**Collected data**.
◇ ◇ ◇ ◇
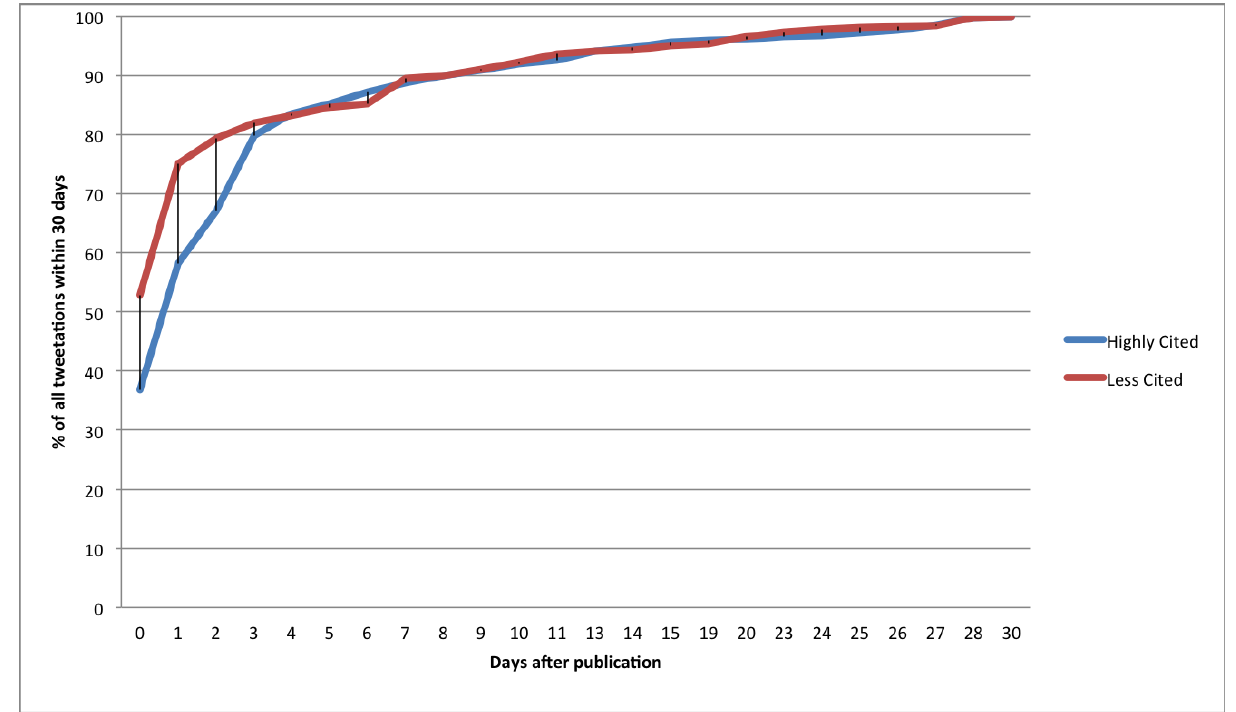
Figure 11. Tweetation curves: cumulative tweetations (tw n ), as a proportion of all tweetations sent within 30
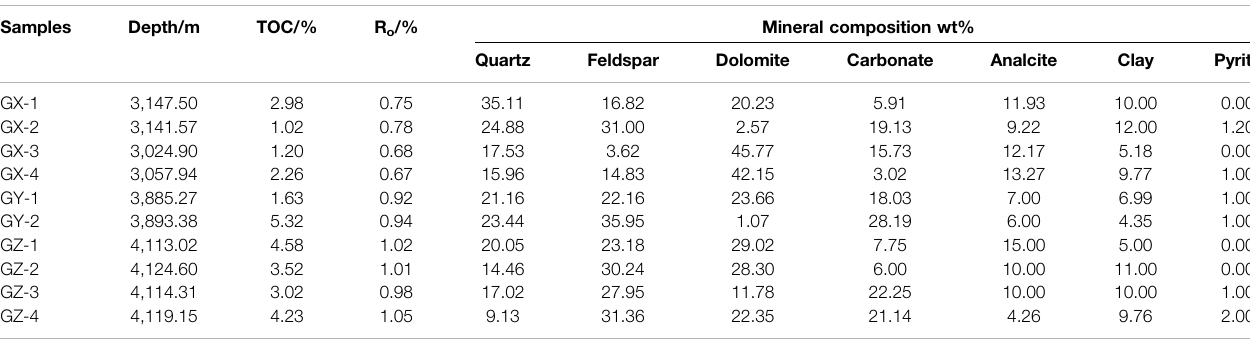
TABLE 1 | Mineral composition and organic geochemistry for all shale samples. Samples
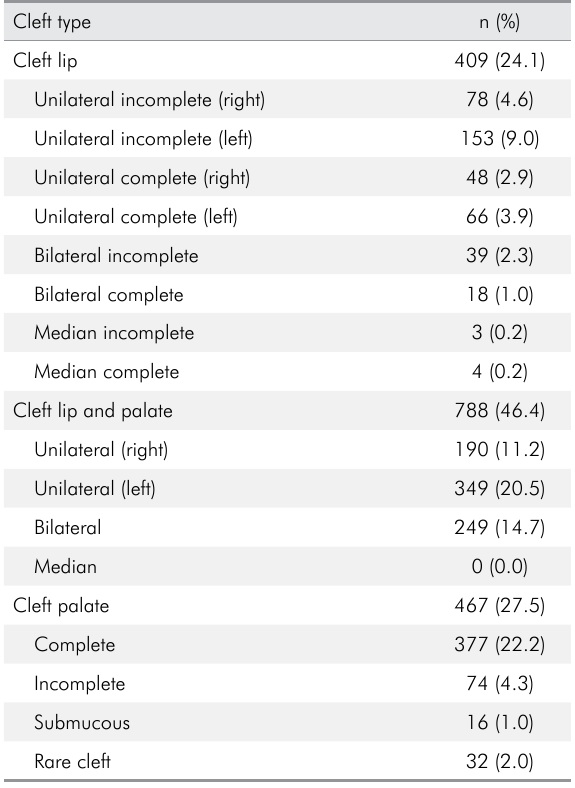
Table 3. Overall and group prevalence of the different types of oral cleft (n=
◇ ◇ ◇ ◇
**Action item**.
An exact reproduction of the lines from the line containing "TABLE 1 | Mineral" through the end of the listing above is needed; pictures stay out.

**Expected answer**.
TABLE 1 | Mineral composition and organic geochemistry for all shale samples. Samples
Table 3. Overall and group prevalence of the different types of oral cleft (n=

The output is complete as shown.